After its devastating third-place finish in the 2007 Quebec elections, the PQ, which when it had held power between 1994 and 2003 had carried out the greatest social spending cuts in Quebec history, concluded it must never again “cede leadership” on so-called Quebec identity issues to a political rival. In 2010, the pro-independence PQ proposed a “Quebec citizenshipˮ that would have removed significant political rights from immigrants who were deemed to be insufficiently fluent in French. The “Charter of Values” that the PQ sought to impose during the 19 months it held office from 2012-2014 went far beyond the recommendations of the Bouchard-Taylor Commission. It would, under threat of dismissal, have deprived more than half a million Quebec government employees of the right to wear “ostentatious” religious symbols, while sanctioning them to wear a “discreet” Christian cross.

After the Liberals defeated the PQ in the 2014 election, the debate on the religious “neutralityˮ of the state was temporarily put aside. However, Last January’s attack on Charlie Hebdo in France was seized on in Quebec, as elsewhere, to revive the anti-Muslim campaign.

The Liberals also launched a campaign against “radicalization” citing reports surrounding six young Montrealers who allegedly left Canada earlier this year to join the jihadist movement in Syria, and the indictment of two students from Montreal’s Collège de Maisonneuve for “terrorist activities.”

Not surprisingly, all the opposition parties in the Quebec National Assembly have attacked Bill 62 from the right.

The PQ has criticized the Liberals for having not having imposed a blanket ban on government employees wearing religious symbols. It was especially incensed that the government hasn’t targeted the chador, a religious garment worn by women in the Middle East, especially Iran. “How can the Minister of Justice, who is also responsible for the status of women, defend the wearing of the chador in the public service?ˮ exclaimed PQ legislator Agnes Maltais.

The head of the CAQ, François Legault, criticized the premier for accepting a situation where “a police officer could wear a turban, a yarmulke, or a policewoman, a hijab (Muslim scarf). I do not understand why Mr. Couillard is so timid in his defense of Quebec values,ˮ he told a press conference.

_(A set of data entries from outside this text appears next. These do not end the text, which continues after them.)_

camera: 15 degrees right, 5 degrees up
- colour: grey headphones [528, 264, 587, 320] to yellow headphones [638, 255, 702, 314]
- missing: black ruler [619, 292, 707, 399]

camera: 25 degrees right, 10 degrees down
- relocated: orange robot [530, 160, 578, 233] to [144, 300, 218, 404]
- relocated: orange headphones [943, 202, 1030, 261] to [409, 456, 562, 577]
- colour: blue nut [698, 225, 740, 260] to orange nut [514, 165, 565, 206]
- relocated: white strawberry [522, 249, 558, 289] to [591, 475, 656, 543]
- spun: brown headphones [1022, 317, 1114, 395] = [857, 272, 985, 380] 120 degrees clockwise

Québec Solidaire (QS), the party of the Quebec pseudo-left, also supports the ban on the “anti-woman” niqab and burqa. In order to give a progressive gloss to this chauvinistic measure, it is demanding that the word “secularismˮ be included in Bill 62. QS, it need be recalled, endorsed the PQ’s chauvinist charter, albeit with some reservations.

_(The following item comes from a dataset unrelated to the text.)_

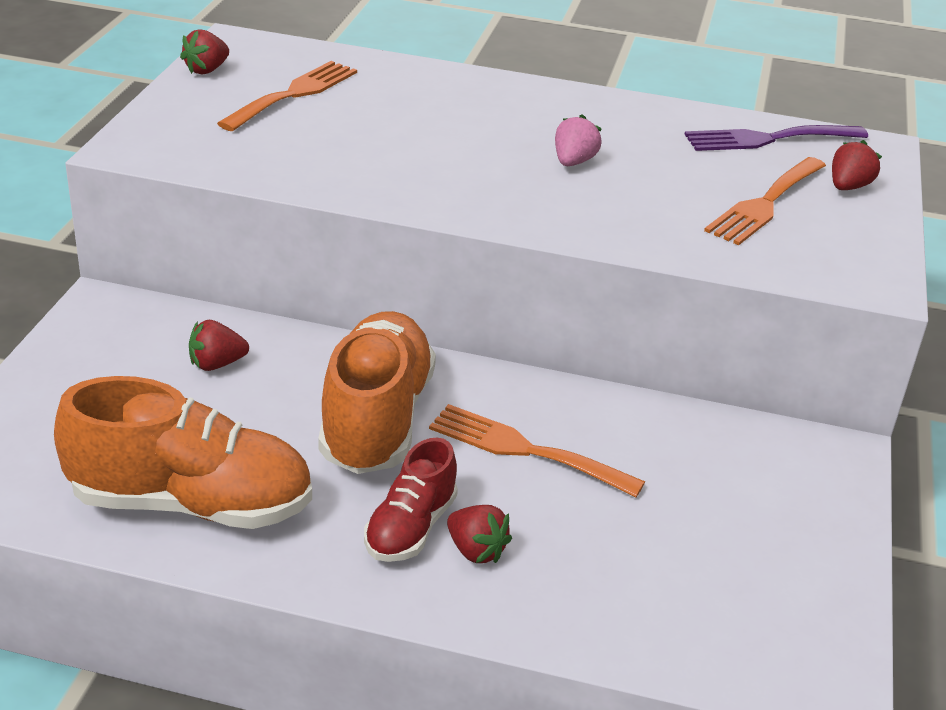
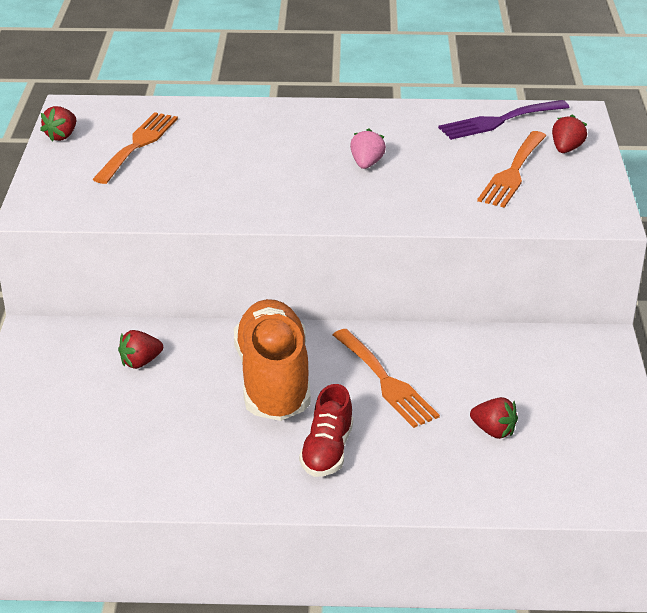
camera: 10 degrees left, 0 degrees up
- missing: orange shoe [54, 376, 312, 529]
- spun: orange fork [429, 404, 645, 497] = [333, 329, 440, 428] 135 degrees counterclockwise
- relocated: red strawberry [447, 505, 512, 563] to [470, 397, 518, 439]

Bill 62 was also enthusiastically welcomed by the federal government of Stephen Harper, which quickly moved to introduce a similar measure, forcing immigrants to have their faces uncovered at citizenship ceremonies. This is part of the ultra-reactionary campaign the Conservatives are conducting around the themes of security and militarism in the run-up to the October 19 federal election.

Like its imperialist allies, the Canadian bourgeoisie has used the pretext of a “war on terrorˮ to attack democratic rights at home and justify its leading role in a series of US-led wars.

Last year, shortly after the fatal shootings of two Canadian soldiers in Ottawa and St-Jean-sur-Richelieu, Harper announced the stepping up of Canada’s involvement in the war against the Islamic State in Iraq and Syria, then tabled Bill C-51. In the name of fighting terrorism, Bill C-51 gives the security apparatus sweeping new powers. This includes empowering the Canadian Security Intelligence Service (CSIS) to violate virtually any law when disrupting what it deems are threats to Canada’s national and economic security.

The assault on democratic rights—including measures to fan chauvinism and divide workers along ethnic and religious lines—is the ruling class’s response to the intensification of the class struggle and the growing hostility of workers to social inequality, militarism and imperialist war.